** TASK BRIEF **
Somewhere below is a line with "Rendered at 1500 by 1125 pixels." and, later, a line with "Identify the document"; repeat those two lines and all the lines between them, exactly as they are.

** INPUT **

=== Begin Enclosure ===

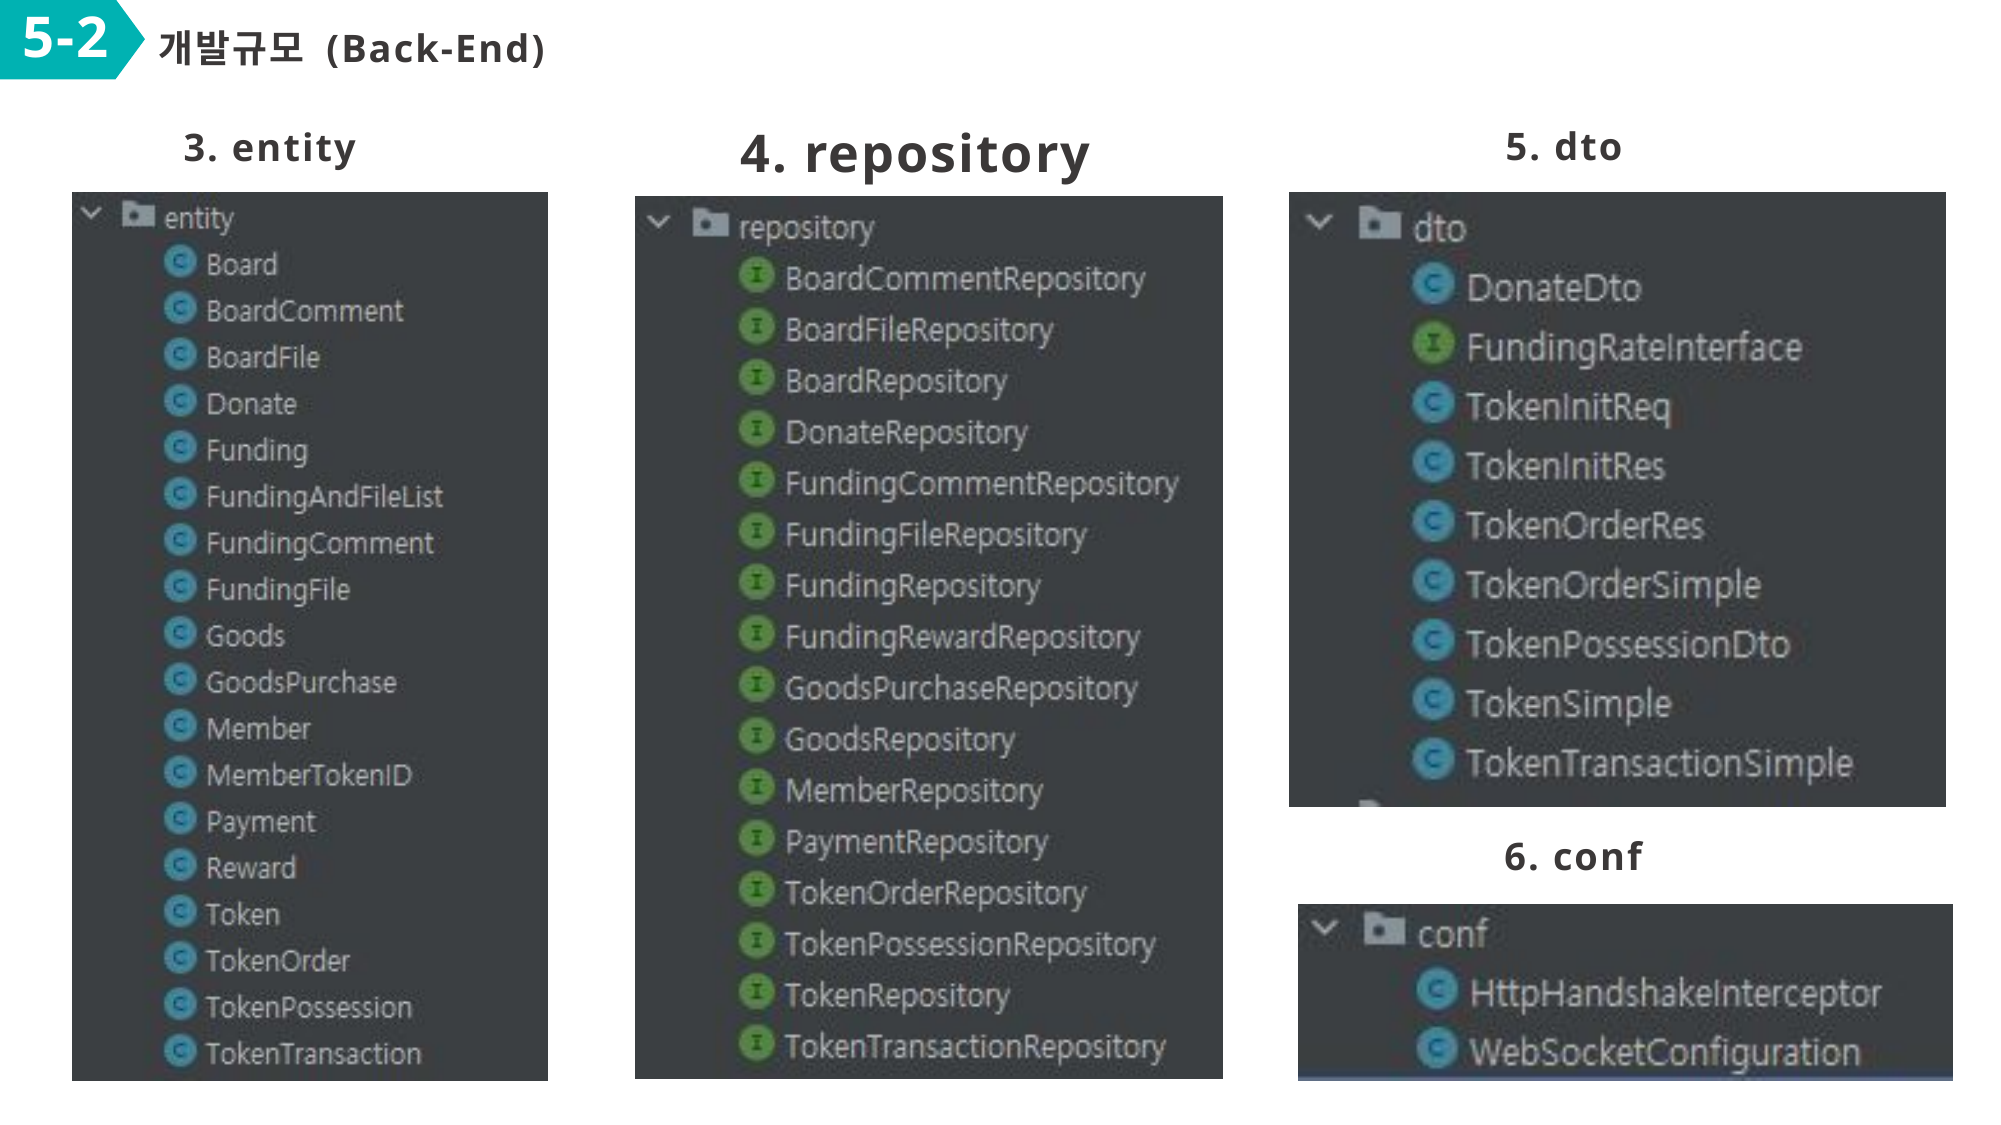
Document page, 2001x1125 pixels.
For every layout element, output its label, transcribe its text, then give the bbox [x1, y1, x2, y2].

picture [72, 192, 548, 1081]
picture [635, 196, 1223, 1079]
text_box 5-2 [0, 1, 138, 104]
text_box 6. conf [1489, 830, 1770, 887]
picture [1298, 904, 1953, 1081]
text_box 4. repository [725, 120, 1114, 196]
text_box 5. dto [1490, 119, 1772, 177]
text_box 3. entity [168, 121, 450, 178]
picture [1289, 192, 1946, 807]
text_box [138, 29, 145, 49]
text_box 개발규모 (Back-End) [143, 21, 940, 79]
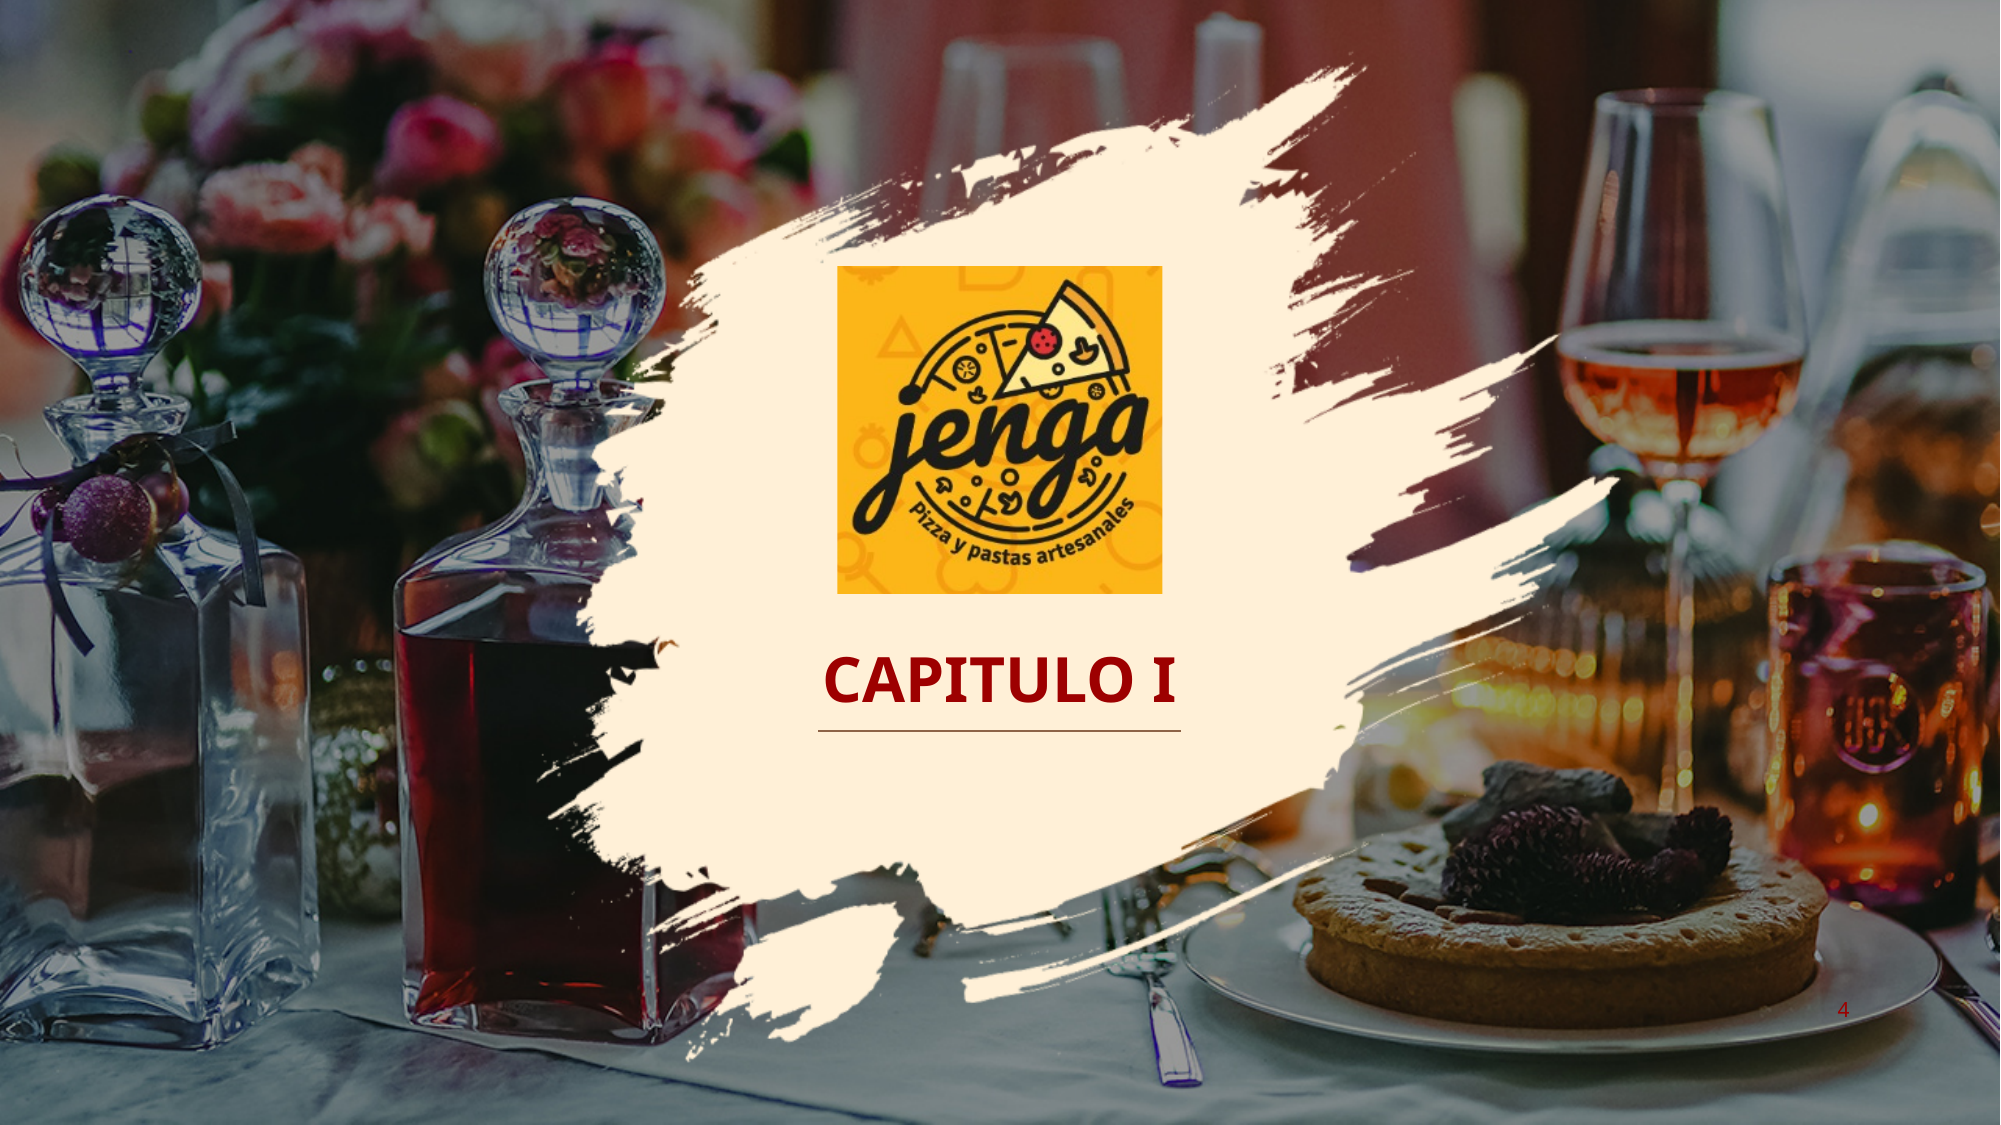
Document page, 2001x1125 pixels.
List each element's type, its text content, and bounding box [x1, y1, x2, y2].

=== End Enclosure ===
=== Begin Enclosure ===

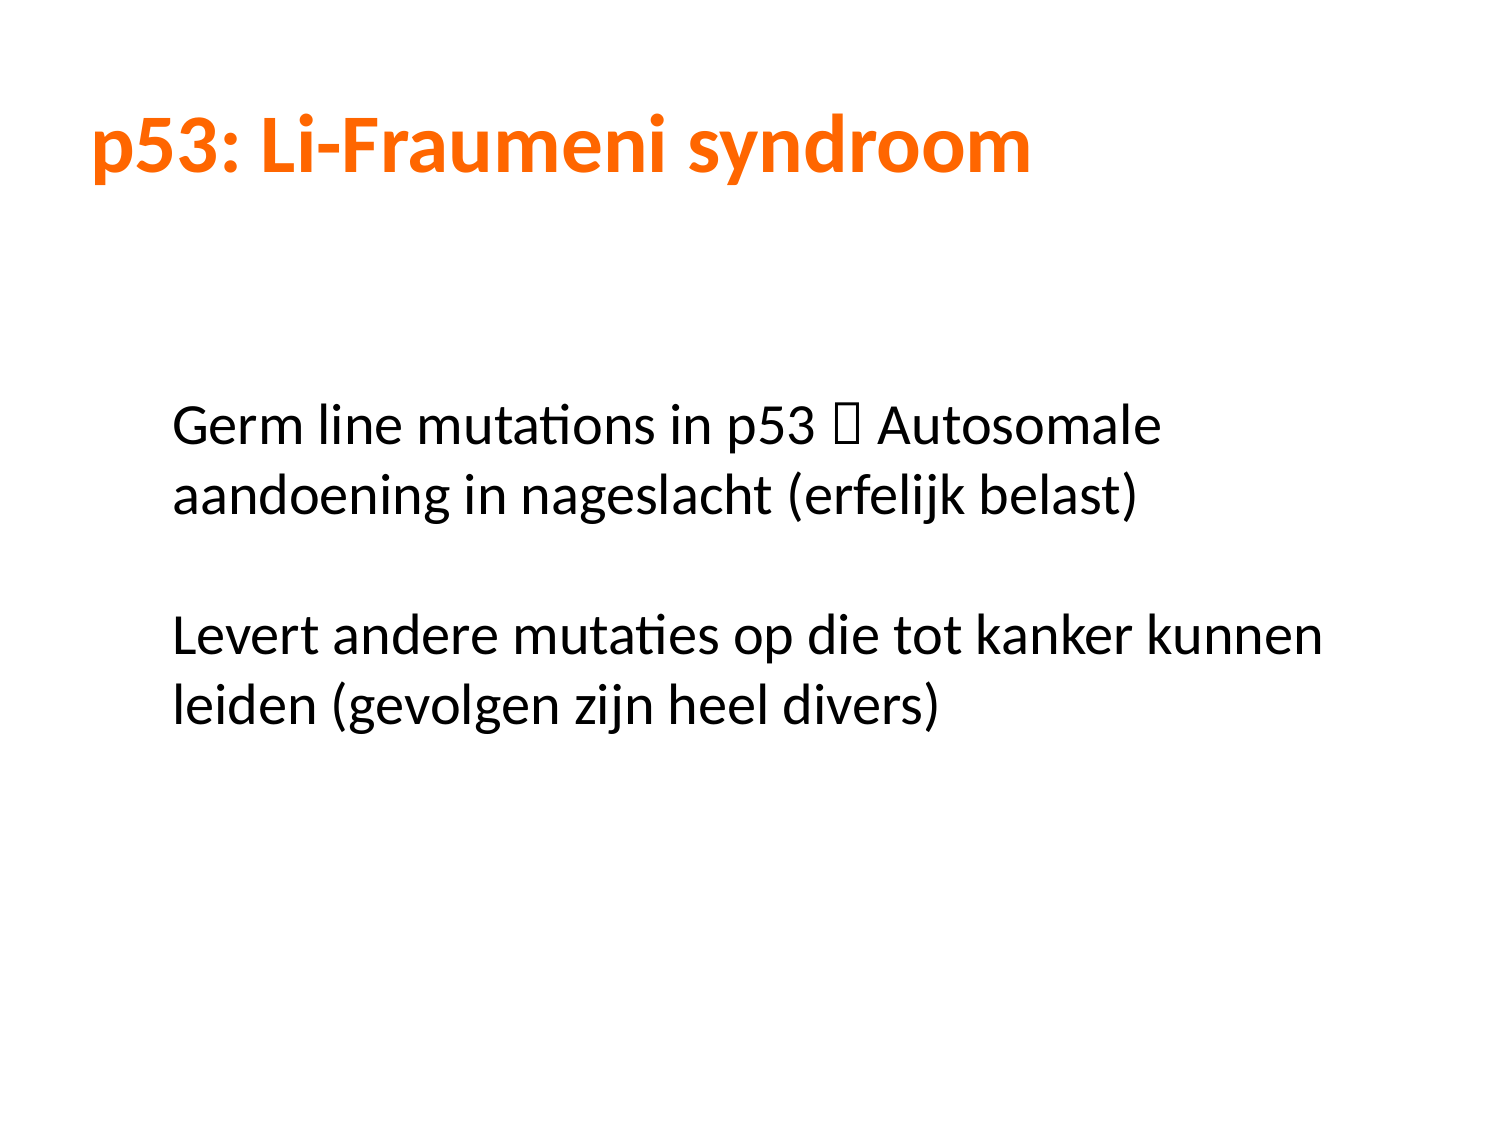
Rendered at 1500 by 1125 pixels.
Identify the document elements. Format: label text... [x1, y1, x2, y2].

=== End Enclosure ===
=== Begin Enclosure ===

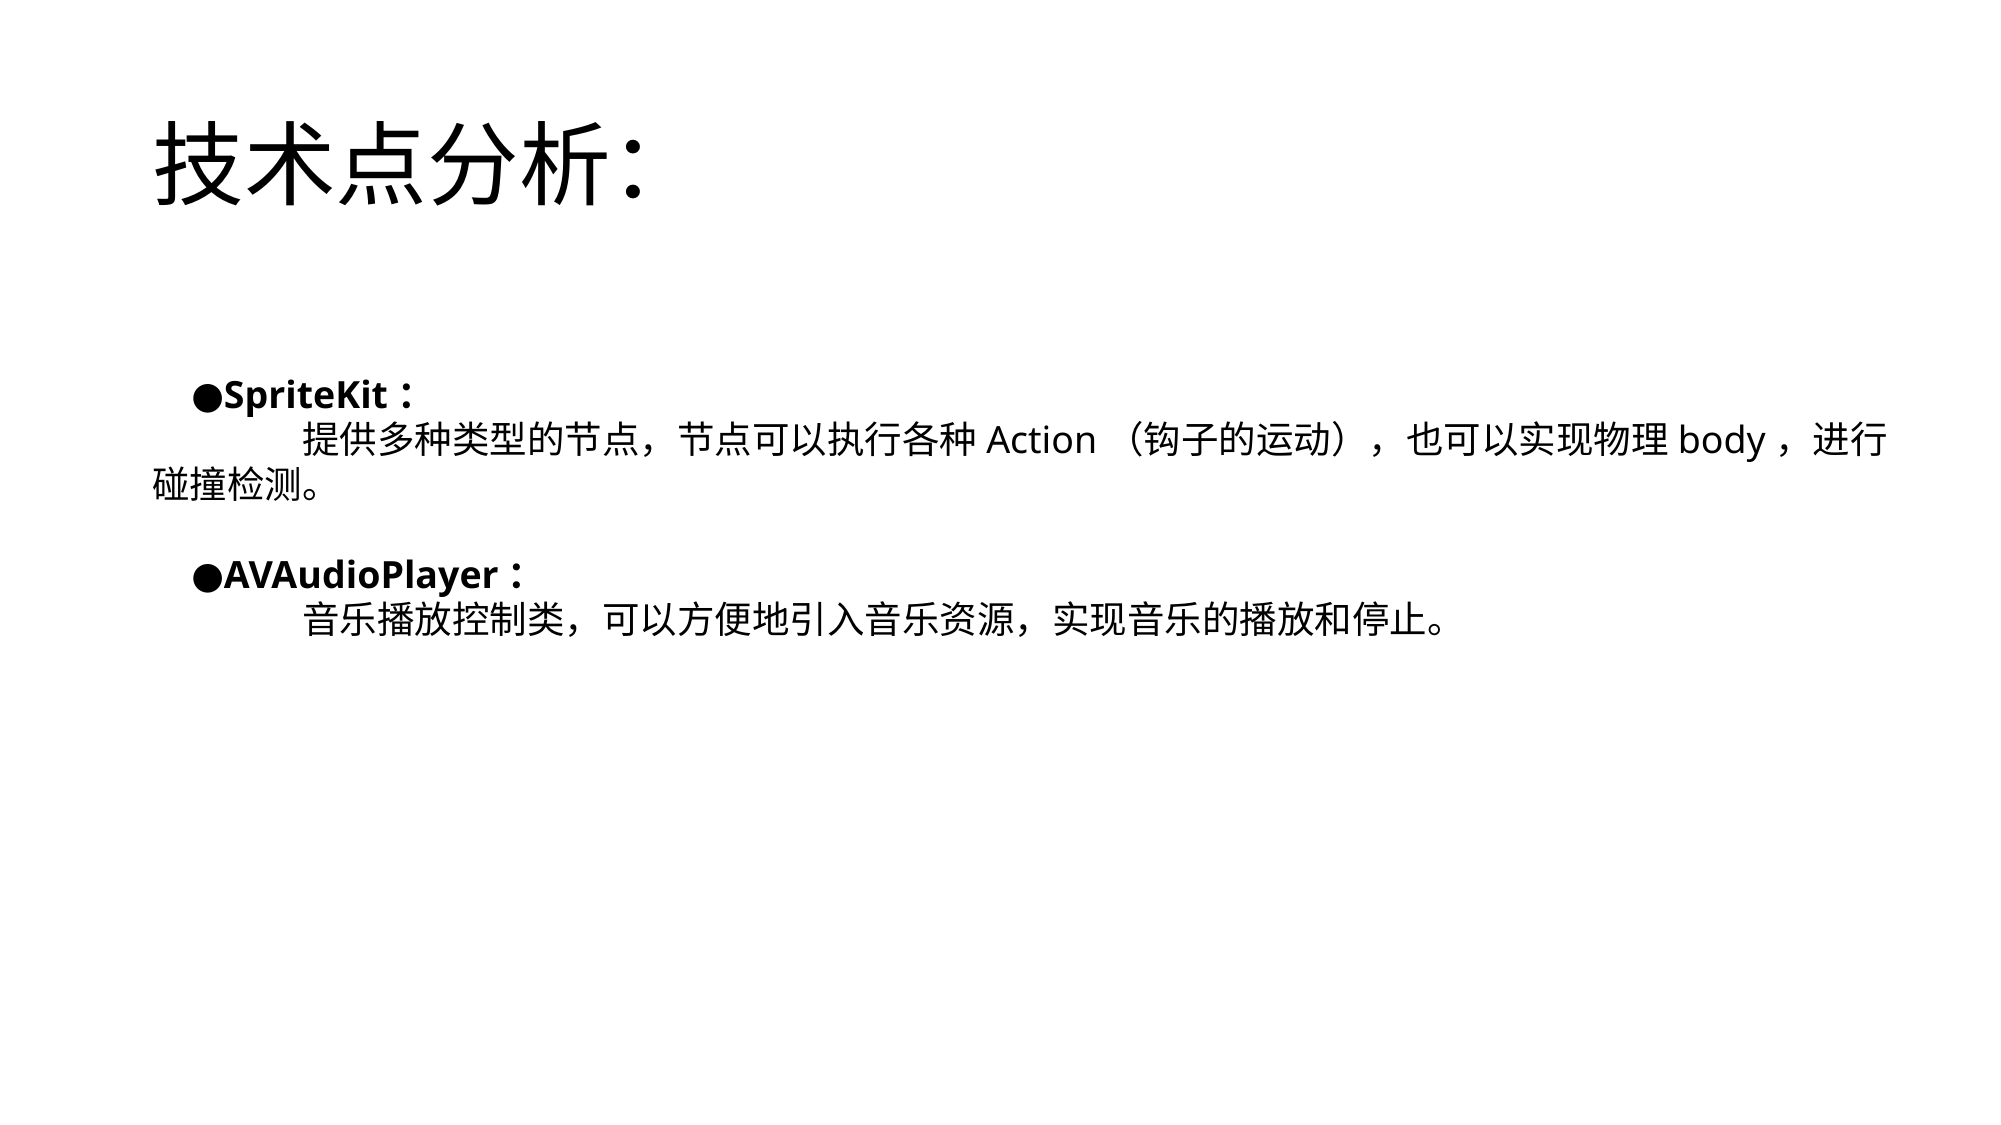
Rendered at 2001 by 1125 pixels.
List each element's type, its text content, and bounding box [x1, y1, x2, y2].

=== End Enclosure ===

** TASK OUTPUT **
Rendered at 1500 by 1125 pixels.
Identify the document elements. Format: label text... [x1, y1, x2, y2].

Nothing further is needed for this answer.